┌──

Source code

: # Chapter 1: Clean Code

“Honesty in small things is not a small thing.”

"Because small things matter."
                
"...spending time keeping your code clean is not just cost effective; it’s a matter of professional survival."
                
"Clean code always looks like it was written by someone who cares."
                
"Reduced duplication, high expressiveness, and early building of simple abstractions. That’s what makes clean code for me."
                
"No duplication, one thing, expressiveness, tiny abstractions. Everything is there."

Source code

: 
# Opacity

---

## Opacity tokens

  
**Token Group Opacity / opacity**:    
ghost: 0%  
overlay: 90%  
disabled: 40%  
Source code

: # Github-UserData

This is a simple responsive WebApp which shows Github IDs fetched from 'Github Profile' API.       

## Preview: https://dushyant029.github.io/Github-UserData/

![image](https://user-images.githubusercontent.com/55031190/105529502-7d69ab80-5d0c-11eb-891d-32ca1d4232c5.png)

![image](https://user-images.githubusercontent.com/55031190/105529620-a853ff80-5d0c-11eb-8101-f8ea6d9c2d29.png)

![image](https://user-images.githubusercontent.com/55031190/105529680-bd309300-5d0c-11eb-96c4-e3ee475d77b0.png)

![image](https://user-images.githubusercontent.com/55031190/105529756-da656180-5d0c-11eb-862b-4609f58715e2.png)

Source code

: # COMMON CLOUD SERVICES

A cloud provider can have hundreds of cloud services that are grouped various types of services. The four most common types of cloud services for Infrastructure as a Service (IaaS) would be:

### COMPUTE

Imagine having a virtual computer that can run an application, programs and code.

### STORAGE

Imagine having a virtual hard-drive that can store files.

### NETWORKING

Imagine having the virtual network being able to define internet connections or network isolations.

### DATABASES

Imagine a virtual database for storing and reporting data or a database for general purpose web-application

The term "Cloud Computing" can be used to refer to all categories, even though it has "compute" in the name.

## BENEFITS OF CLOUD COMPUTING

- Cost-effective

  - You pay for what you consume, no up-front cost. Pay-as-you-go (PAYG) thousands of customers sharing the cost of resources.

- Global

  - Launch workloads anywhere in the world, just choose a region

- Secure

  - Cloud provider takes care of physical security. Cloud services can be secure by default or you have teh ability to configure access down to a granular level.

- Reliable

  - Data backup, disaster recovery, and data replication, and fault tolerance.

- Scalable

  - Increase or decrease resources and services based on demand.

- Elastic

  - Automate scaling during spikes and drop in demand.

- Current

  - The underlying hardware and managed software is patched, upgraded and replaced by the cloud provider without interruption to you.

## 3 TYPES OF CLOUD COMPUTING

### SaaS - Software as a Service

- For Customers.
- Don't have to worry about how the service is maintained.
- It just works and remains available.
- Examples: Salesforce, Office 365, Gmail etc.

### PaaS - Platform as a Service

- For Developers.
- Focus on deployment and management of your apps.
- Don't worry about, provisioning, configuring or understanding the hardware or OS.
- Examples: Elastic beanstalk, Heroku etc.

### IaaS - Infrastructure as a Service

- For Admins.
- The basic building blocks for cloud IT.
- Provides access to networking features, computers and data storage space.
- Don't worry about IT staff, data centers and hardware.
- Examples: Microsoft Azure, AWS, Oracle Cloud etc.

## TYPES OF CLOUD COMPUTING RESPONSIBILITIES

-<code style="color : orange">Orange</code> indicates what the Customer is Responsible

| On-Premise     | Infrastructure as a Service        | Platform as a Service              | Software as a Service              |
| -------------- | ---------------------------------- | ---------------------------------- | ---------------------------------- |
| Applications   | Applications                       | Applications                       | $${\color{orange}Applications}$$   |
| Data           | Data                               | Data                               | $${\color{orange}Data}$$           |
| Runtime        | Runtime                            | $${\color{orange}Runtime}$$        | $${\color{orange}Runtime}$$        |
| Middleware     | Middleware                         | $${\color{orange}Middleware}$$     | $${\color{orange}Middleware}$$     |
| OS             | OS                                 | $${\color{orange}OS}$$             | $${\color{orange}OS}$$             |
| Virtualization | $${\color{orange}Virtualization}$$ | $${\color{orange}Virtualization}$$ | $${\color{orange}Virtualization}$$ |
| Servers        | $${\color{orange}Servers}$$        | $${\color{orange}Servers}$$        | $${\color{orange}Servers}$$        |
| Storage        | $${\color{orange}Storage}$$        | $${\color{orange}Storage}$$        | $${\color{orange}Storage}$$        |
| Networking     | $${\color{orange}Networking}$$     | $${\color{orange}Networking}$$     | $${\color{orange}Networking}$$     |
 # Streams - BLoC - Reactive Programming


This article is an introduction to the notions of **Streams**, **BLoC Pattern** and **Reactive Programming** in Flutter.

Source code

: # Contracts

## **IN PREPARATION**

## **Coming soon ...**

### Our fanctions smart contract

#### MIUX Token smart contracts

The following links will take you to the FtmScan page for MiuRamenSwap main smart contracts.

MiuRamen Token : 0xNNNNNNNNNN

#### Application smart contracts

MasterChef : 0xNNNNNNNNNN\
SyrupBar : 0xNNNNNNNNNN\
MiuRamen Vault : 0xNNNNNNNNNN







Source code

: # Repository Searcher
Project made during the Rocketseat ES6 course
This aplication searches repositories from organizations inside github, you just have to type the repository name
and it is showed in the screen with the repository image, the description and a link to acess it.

└──

# [DIRECTIONS]
The expected output is exactly the lines of the listing above between the line holding "time keeping your" and the line holding "COMMON CLOUD SERVICES", inclusive.

# [ANSWER TO THIS TASK]
"...spending time keeping your code clean is not just cost effective; it’s a matter of professional survival."
                
"Clean code always looks like it was written by someone who cares."
                
"Reduced duplication, high expressiveness, and early building of simple abstractions. That’s what makes clean code for me."
                
"No duplication, one thing, expressiveness, tiny abstractions. Everything is there."

Source code

: 
# Opacity

---

## Opacity tokens

  
**Token Group Opacity / opacity**:    
ghost: 0%  
overlay: 90%  
disabled: 40%  
Source code

: # Github-UserData

This is a simple responsive WebApp which shows Github IDs fetched from 'Github Profile' API.       

## Preview: https://dushyant029.github.io/Github-UserData/

![image](https://user-images.githubusercontent.com/55031190/105529502-7d69ab80-5d0c-11eb-891d-32ca1d4232c5.png)

![image](https://user-images.githubusercontent.com/55031190/105529620-a853ff80-5d0c-11eb-8101-f8ea6d9c2d29.png)

![image](https://user-images.githubusercontent.com/55031190/105529680-bd309300-5d0c-11eb-96c4-e3ee475d77b0.png)

![image](https://user-images.githubusercontent.com/55031190/105529756-da656180-5d0c-11eb-862b-4609f58715e2.png)

Source code

: # COMMON CLOUD SERVICES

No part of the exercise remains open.